TASK DESCRIPTION →
In the data that follows, find the line with "as a header."; transcribe it, every later line up to the one with "내부에 위젯이 존재할", and that line as well, exactly and with no others.

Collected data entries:
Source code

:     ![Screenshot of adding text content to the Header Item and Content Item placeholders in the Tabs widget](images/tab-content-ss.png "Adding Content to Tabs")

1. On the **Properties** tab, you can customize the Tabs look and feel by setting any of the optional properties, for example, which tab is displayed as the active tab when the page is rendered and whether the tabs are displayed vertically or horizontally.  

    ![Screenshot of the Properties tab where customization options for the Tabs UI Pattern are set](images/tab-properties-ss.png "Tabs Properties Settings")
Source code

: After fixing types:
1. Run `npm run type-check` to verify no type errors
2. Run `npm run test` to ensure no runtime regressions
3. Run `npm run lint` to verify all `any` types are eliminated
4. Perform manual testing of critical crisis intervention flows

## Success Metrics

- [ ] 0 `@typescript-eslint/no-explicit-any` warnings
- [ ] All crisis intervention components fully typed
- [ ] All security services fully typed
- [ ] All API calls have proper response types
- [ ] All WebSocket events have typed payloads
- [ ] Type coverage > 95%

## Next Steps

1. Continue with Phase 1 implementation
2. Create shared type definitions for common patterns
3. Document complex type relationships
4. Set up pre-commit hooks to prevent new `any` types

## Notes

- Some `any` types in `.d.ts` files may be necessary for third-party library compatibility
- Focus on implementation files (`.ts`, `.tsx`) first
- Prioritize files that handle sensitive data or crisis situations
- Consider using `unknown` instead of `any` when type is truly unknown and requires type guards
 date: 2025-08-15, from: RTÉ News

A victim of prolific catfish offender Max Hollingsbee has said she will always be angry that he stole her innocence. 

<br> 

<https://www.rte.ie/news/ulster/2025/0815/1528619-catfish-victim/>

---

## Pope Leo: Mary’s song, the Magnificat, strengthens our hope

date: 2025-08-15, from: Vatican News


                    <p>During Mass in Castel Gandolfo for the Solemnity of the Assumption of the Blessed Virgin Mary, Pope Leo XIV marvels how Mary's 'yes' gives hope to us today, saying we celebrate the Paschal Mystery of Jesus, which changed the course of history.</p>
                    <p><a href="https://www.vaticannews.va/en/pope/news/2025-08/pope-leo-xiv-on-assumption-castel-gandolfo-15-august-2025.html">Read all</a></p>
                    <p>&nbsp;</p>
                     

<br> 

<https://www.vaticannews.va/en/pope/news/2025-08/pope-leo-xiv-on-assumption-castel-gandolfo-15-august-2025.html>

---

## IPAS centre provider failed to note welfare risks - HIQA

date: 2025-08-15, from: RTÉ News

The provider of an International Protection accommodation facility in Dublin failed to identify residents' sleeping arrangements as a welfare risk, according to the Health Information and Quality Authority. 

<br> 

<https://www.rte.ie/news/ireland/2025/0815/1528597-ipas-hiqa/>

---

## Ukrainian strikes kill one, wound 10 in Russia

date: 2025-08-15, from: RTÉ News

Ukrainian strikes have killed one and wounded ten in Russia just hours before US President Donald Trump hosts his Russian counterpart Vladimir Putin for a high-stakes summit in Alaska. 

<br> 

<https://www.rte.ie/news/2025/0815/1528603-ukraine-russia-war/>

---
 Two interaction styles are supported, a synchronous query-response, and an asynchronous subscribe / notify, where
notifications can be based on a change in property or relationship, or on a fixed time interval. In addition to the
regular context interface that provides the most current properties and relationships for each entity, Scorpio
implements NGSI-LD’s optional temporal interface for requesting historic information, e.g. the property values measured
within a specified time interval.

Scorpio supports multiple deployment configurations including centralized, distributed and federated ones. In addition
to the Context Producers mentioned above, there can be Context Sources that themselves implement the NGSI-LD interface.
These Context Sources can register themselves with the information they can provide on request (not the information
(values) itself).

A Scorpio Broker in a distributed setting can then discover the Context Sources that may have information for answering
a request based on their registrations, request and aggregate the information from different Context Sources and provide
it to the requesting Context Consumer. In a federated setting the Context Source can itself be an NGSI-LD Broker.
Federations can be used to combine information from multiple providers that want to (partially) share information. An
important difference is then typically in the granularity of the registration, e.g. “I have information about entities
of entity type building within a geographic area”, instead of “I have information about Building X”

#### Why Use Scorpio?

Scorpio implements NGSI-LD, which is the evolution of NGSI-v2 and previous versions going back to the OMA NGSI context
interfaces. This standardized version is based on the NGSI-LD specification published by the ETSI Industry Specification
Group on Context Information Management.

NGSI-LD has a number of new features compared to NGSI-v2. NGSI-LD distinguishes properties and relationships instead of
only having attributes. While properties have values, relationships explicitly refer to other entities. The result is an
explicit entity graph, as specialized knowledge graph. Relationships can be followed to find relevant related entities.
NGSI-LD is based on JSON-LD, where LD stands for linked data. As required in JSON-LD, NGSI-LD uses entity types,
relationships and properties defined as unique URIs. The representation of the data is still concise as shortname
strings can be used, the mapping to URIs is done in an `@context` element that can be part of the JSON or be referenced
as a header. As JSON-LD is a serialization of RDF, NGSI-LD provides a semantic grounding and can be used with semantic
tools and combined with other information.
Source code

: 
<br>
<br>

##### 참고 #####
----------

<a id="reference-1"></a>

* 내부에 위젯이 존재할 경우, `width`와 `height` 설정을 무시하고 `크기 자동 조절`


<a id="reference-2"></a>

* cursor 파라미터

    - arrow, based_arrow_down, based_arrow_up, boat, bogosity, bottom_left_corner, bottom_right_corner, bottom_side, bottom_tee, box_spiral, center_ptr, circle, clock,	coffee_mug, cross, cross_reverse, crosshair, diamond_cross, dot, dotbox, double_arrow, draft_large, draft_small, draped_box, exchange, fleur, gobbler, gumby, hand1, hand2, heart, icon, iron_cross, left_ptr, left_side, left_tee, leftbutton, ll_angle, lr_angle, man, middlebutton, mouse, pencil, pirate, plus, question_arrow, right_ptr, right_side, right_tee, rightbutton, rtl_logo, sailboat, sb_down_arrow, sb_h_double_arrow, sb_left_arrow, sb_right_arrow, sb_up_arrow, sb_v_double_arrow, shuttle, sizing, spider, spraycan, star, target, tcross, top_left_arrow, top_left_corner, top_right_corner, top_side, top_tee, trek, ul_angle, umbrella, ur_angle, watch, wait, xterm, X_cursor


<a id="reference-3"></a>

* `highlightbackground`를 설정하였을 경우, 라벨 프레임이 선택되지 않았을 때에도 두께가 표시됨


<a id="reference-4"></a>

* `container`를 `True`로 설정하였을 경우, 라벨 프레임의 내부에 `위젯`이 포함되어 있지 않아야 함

TASK OUTPUT →
as a header. As JSON-LD is a serialization of RDF, NGSI-LD provides a semantic grounding and can be used with semantic
tools and combined with other information.
Source code

: 
<br>
<br>

##### 참고 #####
----------

<a id="reference-1"></a>

* 내부에 위젯이 존재할 경우, `width`와 `height` 설정을 무시하고 `크기 자동 조절`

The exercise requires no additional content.